– Грустно.
Макс с силой вцепился в поручень, аж костяшки захрустели. Это был её голос! Её! Он боялся пошелохнуться, словно услышал лесную птичку, совсем рядышком, на ветке и, если дёрнуться, она сразу улетит. Бедняга – сердце, какой уже раз за сегодня, пустилось в галоп, грудь заколыхалась.
– Грустно мне здесь, терпеть не могу зоопарки.
Макс покосился на голос, она стояла метрах в трёх в чёрном плаще, волосы распущены, горчичный шёлковый шарфик и здоровенные солнцезащитные очки в янтарной оправе.
– А зачем сюда приходишь? – Макс опять ляпнул этот злосчастный вопрос и съёжился, ожидая не предсказуемую реакцию.
Но Ника спокойно продолжила печально рассуждать, ничуточку не обидевшись:
– Не знаю, душу помучить что ли, сольцы на раны прыснуть. Ненавижу, но хожу. Можешь это мазохизмом называть, – она наконец обернулась и, пока он замер столбом, встав по стойке смирно, как оловянный солдатик, быстро подошла к нему, подняла очки:
– Ну, приветик.
Макс зашлёпал губами, а Ника обвила ему шею руками и поцеловала его невнятное «привет». Он так несдержанно её стиснул, что она ойкнула:
– Осторожней, косолапый, берёзку поломаешь.
Макс разжал горячее объятие и осмелился тоже поцеловать её в губы, но получилось в щёчку.
– Максик, придержи коней, я смотрю ты такой прыткий стал, – Вероника сверкнула изумрудами и опустила очки.
– И как часто ты сюда ходишь? – Макс много раз задавал ей этот вопрос, когда проигрывал в уме их встречу, но сейчас спросил, чтобы выйти из неуклюжего положения, так сказать, сменил тему.
– Часто? Да не так уж. В этом году первый раз.
– А почему?
Ника помолчала и выдохнула:
– Уезжала.
– Далеко?
– Ой, Макс.… далеко, далеко, за сто лет не доедешь.
– Когда вернулась?
– Да сегодня и сразу сюда, думаю, вдруг здесь мой Максик околачивается.
– Ника, а мне зоопарк снился и даже та лавочка, – Макс кивнул на скамейку за спиной.

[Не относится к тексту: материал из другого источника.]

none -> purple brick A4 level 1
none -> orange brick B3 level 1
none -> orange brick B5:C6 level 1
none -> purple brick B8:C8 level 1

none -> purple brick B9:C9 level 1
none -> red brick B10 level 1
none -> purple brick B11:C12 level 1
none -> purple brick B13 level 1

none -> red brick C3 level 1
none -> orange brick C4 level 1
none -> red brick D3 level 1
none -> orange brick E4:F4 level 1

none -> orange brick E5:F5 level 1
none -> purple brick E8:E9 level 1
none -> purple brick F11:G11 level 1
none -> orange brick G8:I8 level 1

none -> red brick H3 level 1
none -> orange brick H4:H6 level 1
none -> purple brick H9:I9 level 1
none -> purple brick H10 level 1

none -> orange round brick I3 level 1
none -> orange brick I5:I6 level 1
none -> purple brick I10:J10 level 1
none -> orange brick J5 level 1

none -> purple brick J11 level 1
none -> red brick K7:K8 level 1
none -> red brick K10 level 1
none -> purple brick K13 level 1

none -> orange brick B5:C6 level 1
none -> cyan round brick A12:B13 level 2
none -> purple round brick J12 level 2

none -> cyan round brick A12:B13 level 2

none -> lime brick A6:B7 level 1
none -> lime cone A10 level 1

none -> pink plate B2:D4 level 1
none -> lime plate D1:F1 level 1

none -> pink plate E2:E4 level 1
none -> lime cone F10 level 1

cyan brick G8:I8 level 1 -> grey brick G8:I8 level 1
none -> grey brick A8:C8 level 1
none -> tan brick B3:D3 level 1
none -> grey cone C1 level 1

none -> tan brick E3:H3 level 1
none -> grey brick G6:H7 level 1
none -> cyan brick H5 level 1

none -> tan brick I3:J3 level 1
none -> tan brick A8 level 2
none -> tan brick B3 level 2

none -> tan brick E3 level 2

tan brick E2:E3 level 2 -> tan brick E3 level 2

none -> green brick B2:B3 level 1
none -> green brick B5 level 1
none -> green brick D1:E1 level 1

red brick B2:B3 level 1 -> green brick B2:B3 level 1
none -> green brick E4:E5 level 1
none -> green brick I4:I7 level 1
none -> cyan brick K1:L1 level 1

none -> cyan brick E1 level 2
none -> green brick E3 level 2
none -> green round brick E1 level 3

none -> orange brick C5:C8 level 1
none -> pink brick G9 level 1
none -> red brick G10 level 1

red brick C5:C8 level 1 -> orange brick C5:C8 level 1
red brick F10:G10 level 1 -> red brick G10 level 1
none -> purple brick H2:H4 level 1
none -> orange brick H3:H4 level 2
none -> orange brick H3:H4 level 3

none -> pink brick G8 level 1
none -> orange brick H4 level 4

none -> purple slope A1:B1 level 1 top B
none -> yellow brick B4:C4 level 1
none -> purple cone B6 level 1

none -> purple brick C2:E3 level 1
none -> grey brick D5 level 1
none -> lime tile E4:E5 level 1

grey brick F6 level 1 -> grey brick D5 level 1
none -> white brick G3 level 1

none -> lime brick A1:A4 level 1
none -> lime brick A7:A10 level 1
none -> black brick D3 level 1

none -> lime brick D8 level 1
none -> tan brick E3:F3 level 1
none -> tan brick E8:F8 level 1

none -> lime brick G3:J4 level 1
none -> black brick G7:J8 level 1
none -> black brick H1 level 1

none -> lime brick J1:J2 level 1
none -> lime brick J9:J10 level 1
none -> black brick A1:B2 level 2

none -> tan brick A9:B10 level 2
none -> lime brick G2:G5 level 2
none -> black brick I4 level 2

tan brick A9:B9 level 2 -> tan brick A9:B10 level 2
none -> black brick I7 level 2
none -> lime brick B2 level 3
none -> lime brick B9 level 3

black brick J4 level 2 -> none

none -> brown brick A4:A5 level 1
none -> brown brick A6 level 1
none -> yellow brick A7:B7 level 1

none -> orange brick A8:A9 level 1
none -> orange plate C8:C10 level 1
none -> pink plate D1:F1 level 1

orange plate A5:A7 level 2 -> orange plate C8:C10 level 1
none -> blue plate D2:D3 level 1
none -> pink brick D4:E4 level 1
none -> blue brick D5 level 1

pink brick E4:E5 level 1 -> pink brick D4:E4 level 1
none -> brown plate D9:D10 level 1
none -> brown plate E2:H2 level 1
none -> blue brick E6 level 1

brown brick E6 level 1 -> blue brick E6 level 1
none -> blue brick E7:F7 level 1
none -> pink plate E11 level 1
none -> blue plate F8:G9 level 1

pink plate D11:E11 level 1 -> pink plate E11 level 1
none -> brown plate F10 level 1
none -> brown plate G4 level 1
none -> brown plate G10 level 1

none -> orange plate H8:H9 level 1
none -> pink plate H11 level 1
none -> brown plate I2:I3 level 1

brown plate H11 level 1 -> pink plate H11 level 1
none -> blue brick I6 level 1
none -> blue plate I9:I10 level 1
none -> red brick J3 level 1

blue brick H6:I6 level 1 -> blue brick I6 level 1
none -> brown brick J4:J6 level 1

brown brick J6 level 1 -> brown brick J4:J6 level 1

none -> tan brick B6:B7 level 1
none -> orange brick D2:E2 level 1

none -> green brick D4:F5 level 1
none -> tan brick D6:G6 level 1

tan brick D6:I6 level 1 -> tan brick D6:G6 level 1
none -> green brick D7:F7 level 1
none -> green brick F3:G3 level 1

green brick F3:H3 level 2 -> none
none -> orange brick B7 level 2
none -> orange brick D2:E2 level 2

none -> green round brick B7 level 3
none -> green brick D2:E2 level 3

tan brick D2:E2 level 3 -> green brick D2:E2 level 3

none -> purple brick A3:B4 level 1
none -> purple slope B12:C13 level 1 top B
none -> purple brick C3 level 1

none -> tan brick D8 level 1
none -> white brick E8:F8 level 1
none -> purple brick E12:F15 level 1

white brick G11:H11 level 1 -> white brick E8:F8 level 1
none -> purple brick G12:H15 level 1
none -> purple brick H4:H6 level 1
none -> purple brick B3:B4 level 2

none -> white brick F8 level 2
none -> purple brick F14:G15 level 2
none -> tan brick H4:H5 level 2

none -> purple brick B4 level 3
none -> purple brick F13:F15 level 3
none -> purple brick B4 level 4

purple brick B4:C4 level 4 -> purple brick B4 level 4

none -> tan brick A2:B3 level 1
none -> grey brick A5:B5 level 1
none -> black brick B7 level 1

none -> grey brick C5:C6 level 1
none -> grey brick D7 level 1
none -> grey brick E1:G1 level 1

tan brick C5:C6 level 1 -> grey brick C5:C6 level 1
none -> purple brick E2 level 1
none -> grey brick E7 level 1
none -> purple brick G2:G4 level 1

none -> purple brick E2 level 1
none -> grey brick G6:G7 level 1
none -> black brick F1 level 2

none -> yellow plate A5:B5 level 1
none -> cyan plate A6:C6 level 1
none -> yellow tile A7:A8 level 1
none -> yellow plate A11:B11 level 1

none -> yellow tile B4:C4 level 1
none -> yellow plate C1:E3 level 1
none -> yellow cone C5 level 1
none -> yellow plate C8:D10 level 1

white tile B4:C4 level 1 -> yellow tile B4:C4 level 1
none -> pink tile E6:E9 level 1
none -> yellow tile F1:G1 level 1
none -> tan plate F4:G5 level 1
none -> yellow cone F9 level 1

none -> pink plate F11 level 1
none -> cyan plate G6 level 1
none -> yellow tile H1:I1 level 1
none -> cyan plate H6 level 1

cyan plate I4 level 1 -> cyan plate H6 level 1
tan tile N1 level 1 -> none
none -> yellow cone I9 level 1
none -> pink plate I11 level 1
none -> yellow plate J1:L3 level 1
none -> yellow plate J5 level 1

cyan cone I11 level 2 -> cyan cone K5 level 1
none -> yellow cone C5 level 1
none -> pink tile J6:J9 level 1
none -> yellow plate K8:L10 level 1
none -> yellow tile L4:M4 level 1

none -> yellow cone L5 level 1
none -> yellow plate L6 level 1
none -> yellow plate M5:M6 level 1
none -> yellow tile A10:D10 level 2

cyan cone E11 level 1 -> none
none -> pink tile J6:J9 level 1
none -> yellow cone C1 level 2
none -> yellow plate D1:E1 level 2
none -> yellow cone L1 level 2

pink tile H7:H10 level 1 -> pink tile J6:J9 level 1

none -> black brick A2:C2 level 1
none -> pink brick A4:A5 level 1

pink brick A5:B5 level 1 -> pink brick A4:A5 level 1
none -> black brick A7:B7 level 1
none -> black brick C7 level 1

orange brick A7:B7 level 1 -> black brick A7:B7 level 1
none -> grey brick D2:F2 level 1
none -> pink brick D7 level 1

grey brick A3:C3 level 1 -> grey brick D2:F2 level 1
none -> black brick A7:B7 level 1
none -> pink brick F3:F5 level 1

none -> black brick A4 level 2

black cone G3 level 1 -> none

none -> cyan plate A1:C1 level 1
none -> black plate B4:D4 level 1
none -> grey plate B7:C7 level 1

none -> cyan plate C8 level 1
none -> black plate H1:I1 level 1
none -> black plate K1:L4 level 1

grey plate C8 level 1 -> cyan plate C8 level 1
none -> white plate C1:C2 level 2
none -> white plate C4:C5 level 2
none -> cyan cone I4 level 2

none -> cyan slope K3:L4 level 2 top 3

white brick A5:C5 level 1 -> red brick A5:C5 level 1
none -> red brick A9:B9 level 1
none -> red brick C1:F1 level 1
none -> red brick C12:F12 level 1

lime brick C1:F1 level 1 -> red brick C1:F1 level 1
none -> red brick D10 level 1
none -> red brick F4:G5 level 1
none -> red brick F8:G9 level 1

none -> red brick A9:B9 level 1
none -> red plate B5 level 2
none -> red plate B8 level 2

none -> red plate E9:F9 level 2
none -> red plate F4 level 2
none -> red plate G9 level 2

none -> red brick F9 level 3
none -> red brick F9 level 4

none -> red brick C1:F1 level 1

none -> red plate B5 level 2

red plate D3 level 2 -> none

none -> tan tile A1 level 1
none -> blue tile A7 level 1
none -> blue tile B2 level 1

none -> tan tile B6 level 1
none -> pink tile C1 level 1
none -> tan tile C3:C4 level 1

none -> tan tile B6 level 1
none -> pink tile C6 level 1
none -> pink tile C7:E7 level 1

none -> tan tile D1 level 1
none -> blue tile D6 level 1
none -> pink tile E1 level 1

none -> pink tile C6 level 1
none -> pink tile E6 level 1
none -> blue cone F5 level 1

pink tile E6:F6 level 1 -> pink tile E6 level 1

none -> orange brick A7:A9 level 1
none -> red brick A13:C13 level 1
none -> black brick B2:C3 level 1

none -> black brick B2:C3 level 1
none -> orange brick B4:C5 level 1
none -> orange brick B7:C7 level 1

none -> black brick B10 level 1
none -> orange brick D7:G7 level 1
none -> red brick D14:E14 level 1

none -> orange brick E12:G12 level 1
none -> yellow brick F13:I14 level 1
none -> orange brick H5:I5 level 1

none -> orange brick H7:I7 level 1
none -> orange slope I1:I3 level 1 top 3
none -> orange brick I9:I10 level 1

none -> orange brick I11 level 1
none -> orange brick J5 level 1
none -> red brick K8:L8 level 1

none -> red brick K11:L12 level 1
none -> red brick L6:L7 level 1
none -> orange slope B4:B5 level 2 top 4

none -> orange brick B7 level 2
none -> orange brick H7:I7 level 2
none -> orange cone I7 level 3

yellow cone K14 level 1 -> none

Она посмотрела на него и улыбнулась:
– Ну, значит не зря снился, сон в руку получился, здорово.
Лев опять заревел, обращая внимание на свою персону.
– Ника, а от чего тебе в зоопарке так грустно?
– Догадайся сам, себя спроси, тебе тут весело? Сердце пляшет? Глянь ему в глаза, ты видишь счастье? – Ника показала на льва, а тот сразу же сел и уставился на них, часто моргая и шмыгая носом.
– Что-то не очень, я, признаться, клетки на дух не переношу.
– Вот, и я об этом.
– Ну, так подари им свободу, ты же можешь
– Не могу, – призналась Ника поправляя янтарные дужки, – Точнее могу, но не буду.
– Почему?
– Выученная беспомощность.
– Что? – Переспросил Макс, пытаясь уловить суть её слов.
– Выученная беспомощность. Убери решётки, сетки, да хоть пендаля поддай, они не побегут в свой лес, а если кто сдуру и даст дёру, один хрен – сдохнет. Инстинкт самосохранения вытравлен, да всё вытравлено.
– Чем?
– Страхом. Ты знал, что решётка под током? Слазь, потрогай.
Макс снова вспомнил сон. Так вот зачем он в вольер полез.
– Ты серьёзно? Мне надо туда лезть?
– Дурак что ли, обедом пожелал стать? – Ника схватила его под руку, – Пошли, Геракл, мороженным меня угостишь, а то настроение схлопнулось.
Макс не мог сказать тоже самое о своём приподнятом настроении, его душа так и пела, а в груди аж клокотало весной. Встреча с Никой – это всегда праздник. Стоило ощутить её тепло, услышать свежий аромат, как тотчас забывались муки ожидания, стиралась память о тоске.
Вот и сейчас, идя неспешно, касаясь лёгкого плеча, он волны радостей сердечных вопросами не докучал.
– Эй? –т Ника пощёлкала пальцами перед его носом, – Я перед кем тут распинаюсь?
Макс спрыгнул с облачка на землю и выругался про себя и вслух тоже: – Прости, замечтался.